Dagegen richtet sich die Berufung des Beklagten wegen Mangelhaftigkeit des Verfahrens, unrichtiger Feststellungen aufgrund unrichtiger Beweiswürdigung sowie unrichtiger rechtlicher Beurteilung mit dem Antrag, das Urteil im klageabweisenden Sinn abzuändern; hilfsweise wird ein Aufhebungsantrag gestellt.
Der Beklagte bekämpft auch die Kostenentscheidung und beantragt, dem Kläger nur EUR 28.288,84 an erstinstanzlichen Verfahrenskosten zuzusprechen.
Der Kläger stellt in seiner Berufungsbeantwortung den Antrag, der Berufung sowohl in der Hauptsache als auch im Kostenpunkt nicht Folge zu geben.

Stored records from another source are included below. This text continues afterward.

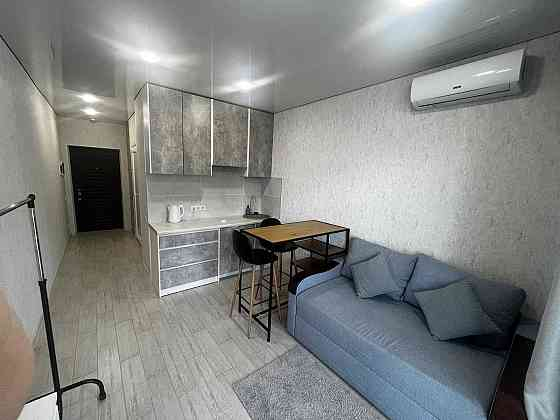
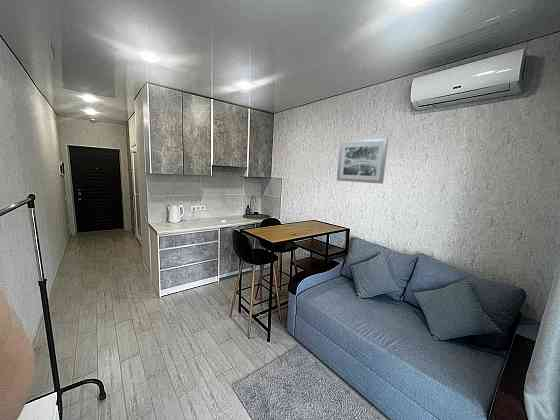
+ wall art [336,137,389,185]
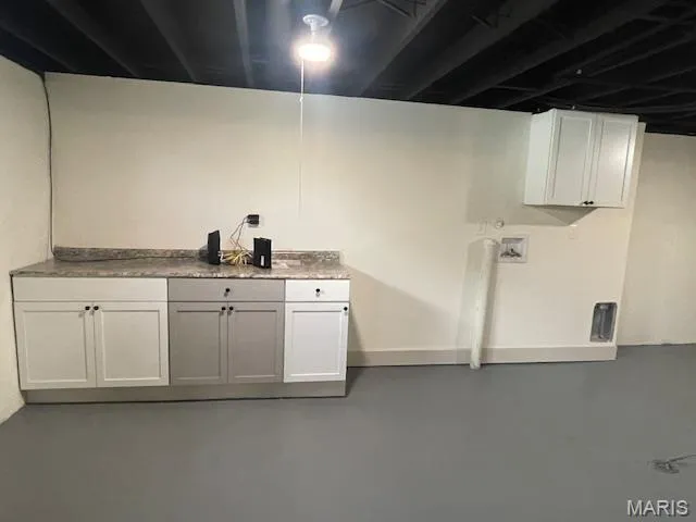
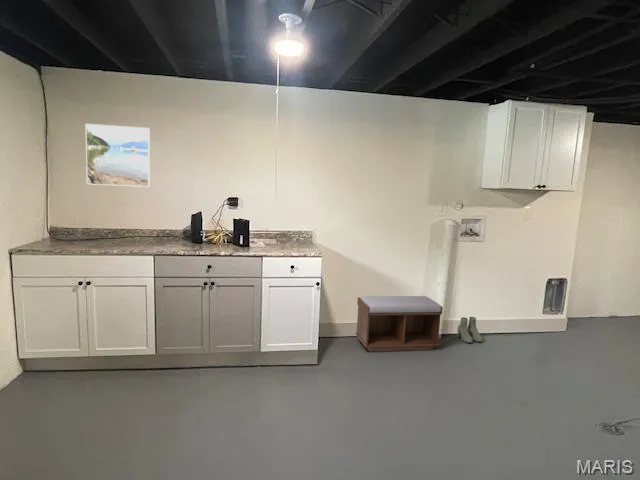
+ bench [355,295,444,353]
+ boots [457,316,483,344]
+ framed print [85,123,151,188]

Die Berufung ist nicht berechtigt .
1. Zur Mängelrüge:
1.1 Als Verfahrensmangel rügt der Beklagte, dass er als Partei sowie die beantragte Zeugin I* nicht einvernommen worden seien. Die Aufnahme dieser Beweise wäre geeignet gewesen, in wesentlichen Punkten, insbesondere was das Wissen und die Beweggründe des Beklagten im Zusammenhang mit der Werbung und den Ad-hoc Meldungen betreffe, zu anderen Sachverhaltsfeststellungen und somit auch zu einer anderen rechtlichen Beurteilung zu gelangen.
Das Erstgericht hat die Parteienvernehmung des Beklagten aufgrund dessen wiederholter Entschuldigung „aus gesundheitlichen Gründen“ gemäß § 279 Abs 1 ZPO in der mündlichen Verhandlung vom 25.1.2024 präkludiert, falls er zur nächsten Streitverhandlung am 15.5.2024 nicht erscheint. Der Beklagtenvertreter entschuldigte den Beklagten am 15.5.2024 neuerlich wegen Erkrankung, legte ein ärztliches Attest vom 10.5.2024 in slowakischer Sprache samt nicht beglaubigter Übersetzung sowie ein Foto zeigend einen positiven Covid 19 Schnelltest vor, wonach bestätigt werde, dass der Beklagte Kunde in der Kurkura und Suisse Medical Care sei und ihm aufgrund seines ansteckenden Gesundheitsszustandes geraten worden sei, bis 23.5.2024 in häuslicher Umgebung zu ruhen.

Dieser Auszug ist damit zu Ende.